Please reproduce the listing from its first line through the line containing "50 gr marcipana…", with that line included.

Stored data entries
● ● ● ● ● ● ●
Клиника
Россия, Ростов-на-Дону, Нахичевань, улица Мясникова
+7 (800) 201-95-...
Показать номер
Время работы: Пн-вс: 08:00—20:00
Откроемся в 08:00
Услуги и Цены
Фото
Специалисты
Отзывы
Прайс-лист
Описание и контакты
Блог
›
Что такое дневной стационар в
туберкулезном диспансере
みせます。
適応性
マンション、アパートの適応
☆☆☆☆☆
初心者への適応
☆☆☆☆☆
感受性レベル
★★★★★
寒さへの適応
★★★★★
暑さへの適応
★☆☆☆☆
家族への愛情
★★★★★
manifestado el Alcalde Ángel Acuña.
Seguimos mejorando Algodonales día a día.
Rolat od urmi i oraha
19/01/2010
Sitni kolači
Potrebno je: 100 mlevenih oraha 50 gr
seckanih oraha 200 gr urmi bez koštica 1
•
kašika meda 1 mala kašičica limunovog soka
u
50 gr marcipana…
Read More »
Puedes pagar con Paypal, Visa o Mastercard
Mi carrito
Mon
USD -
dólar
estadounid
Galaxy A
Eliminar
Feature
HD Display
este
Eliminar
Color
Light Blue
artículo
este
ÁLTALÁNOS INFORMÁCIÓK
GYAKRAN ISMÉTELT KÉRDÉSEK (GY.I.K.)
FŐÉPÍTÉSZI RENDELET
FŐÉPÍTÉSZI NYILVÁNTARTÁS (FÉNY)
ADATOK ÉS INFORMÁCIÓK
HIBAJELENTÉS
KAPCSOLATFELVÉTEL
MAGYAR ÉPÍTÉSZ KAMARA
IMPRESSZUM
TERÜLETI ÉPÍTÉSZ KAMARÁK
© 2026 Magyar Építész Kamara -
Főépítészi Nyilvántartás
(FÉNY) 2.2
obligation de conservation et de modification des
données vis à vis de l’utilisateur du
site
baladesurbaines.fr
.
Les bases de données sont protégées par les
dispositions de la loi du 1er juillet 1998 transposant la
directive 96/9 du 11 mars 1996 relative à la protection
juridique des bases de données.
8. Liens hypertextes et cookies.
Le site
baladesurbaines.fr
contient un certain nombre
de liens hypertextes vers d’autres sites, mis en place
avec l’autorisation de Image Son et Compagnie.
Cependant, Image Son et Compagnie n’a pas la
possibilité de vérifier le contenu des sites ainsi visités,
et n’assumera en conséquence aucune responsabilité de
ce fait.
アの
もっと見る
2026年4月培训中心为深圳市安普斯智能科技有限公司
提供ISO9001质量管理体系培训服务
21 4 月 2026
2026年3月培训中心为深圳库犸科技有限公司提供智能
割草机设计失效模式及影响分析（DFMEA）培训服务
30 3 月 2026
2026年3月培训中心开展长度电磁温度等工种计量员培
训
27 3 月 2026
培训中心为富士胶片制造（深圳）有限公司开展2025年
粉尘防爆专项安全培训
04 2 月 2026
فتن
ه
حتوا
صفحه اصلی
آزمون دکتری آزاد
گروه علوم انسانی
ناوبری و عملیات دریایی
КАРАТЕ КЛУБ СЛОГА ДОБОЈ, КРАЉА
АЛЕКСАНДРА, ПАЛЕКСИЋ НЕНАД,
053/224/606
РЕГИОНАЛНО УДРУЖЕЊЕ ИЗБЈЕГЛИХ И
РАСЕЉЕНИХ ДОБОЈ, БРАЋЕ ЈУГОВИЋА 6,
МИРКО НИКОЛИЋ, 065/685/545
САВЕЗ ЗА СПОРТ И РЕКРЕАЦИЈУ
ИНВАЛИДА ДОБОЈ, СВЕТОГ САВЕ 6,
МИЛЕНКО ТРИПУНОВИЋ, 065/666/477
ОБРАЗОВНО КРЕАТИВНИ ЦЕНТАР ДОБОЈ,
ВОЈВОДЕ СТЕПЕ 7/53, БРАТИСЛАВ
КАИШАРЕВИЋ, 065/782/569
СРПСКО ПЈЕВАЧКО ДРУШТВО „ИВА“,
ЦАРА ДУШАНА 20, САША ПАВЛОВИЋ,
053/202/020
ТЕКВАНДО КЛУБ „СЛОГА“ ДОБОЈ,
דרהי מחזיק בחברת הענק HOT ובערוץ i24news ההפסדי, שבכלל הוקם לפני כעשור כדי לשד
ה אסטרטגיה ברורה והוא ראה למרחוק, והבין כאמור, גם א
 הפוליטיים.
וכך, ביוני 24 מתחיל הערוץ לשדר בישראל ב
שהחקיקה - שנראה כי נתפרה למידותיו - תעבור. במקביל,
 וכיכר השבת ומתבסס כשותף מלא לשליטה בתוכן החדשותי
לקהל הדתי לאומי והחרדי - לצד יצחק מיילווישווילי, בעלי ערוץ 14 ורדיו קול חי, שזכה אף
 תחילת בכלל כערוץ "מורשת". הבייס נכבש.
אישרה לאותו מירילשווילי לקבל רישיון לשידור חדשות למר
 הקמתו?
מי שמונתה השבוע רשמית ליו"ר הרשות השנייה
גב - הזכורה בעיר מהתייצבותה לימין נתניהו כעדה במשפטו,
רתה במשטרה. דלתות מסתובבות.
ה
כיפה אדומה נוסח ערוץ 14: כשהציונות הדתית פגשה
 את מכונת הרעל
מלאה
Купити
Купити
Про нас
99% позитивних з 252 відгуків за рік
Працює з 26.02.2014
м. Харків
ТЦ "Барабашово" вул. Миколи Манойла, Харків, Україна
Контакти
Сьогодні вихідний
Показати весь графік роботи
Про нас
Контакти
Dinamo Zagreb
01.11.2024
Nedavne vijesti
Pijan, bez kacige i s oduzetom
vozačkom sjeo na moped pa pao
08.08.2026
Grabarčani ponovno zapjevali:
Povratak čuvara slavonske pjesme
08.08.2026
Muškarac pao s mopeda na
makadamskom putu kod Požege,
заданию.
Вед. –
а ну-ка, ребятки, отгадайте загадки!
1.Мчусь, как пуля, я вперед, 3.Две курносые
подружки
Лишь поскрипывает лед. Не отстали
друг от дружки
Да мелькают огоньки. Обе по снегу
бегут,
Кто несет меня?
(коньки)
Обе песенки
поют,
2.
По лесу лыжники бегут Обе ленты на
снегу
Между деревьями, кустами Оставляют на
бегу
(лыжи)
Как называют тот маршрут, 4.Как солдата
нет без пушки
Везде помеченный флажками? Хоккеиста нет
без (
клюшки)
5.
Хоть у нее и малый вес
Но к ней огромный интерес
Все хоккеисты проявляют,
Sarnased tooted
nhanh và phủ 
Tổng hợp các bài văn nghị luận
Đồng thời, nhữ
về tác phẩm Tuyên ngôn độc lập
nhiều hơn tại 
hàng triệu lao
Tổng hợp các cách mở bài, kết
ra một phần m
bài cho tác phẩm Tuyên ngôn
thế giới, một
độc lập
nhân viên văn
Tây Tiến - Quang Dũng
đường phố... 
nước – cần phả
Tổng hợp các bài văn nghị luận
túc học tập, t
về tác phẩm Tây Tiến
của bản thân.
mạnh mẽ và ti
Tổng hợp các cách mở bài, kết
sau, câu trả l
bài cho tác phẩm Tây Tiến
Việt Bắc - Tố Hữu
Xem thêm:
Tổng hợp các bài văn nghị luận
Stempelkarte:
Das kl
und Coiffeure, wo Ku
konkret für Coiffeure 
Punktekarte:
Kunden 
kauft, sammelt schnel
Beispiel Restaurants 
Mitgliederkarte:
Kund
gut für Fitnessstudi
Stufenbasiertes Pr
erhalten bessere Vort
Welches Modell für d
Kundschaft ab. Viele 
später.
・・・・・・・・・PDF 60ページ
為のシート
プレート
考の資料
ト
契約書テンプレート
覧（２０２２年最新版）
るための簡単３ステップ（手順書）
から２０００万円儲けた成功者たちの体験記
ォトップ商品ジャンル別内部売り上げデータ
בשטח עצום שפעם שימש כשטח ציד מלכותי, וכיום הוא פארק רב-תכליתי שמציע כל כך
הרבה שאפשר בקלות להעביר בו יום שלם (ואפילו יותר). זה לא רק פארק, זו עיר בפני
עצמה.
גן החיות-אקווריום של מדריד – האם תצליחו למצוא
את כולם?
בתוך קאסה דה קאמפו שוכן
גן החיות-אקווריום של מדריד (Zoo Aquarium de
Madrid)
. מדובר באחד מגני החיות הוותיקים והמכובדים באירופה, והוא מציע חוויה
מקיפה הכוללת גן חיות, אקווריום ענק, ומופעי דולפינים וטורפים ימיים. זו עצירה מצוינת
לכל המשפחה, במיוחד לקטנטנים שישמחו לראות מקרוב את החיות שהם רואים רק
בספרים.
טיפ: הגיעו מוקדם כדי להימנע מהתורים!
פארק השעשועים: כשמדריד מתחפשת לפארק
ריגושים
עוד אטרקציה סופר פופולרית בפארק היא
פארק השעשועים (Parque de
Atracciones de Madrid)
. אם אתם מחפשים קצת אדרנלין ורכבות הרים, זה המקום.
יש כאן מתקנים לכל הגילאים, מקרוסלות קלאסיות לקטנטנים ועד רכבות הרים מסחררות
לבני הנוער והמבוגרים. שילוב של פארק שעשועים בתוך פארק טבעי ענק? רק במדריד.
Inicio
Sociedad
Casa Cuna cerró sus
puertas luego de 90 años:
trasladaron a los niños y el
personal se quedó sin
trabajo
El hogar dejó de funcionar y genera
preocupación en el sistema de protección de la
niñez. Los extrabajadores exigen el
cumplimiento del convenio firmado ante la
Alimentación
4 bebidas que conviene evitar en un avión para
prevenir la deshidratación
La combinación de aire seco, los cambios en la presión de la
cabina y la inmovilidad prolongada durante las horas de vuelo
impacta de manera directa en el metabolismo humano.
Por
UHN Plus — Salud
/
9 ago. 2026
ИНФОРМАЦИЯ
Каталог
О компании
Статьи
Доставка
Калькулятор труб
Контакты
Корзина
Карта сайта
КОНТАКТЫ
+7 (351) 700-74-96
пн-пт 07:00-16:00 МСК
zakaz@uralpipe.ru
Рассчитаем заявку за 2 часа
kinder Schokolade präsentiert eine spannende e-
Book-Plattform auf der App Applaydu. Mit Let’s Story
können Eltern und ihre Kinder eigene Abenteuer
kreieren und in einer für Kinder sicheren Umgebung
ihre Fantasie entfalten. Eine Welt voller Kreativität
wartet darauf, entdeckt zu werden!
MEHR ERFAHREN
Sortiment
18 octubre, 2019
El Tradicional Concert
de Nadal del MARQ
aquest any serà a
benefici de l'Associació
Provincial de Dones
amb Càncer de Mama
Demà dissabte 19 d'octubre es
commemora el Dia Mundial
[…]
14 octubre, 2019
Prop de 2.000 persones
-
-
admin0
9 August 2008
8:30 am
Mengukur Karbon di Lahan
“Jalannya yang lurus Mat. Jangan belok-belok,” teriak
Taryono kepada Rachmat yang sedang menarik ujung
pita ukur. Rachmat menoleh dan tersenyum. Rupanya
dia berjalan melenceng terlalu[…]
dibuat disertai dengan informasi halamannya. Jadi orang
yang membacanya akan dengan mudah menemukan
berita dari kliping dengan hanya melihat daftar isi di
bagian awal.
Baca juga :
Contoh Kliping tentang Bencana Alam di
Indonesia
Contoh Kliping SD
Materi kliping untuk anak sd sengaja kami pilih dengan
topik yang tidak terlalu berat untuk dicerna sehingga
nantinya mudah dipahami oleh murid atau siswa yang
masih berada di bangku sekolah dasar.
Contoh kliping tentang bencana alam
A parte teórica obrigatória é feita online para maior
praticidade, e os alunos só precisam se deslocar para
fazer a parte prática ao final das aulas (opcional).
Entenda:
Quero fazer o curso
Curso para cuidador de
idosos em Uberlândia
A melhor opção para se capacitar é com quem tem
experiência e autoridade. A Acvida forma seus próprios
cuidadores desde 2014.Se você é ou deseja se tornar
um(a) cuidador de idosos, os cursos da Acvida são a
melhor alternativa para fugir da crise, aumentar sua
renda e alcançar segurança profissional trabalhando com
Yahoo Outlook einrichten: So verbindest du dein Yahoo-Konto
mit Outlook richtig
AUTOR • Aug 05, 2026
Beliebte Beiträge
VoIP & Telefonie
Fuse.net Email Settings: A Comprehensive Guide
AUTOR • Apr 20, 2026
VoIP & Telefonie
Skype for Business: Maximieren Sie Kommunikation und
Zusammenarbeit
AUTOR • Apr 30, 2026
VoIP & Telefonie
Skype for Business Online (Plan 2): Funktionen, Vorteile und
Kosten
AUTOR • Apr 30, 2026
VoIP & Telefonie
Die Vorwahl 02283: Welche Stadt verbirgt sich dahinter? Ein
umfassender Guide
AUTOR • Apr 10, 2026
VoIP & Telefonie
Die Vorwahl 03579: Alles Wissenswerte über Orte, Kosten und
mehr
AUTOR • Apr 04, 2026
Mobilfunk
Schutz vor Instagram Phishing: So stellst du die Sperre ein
● ● ● ● ● ● ●
> **Answer to this task**:
Клиника
Россия, Ростов-на-Дону, Нахичевань, улица Мясникова
+7 (800) 201-95-...
Показать номер
Время работы: Пн-вс: 08:00—20:00
Откроемся в 08:00
Услуги и Цены
Фото
Специалисты
Отзывы
Прайс-лист
Описание и контакты
Блог
›
Что такое дневной стационар в
туберкулезном диспансере
みせます。
適応性
マンション、アパートの適応
☆☆☆☆☆
初心者への適応
☆☆☆☆☆
感受性レベル
★★★★★
寒さへの適応
★★★★★
暑さへの適応
★☆☆☆☆
家族への愛情
★★★★★
manifestado el Alcalde Ángel Acuña.
Seguimos mejorando Algodonales día a día.
Rolat od urmi i oraha
19/01/2010
Sitni kolači
Potrebno je: 100 mlevenih oraha 50 gr
seckanih oraha 200 gr urmi bez koštica 1
•
kašika meda 1 mala kašičica limunovog soka
u
50 gr marcipana…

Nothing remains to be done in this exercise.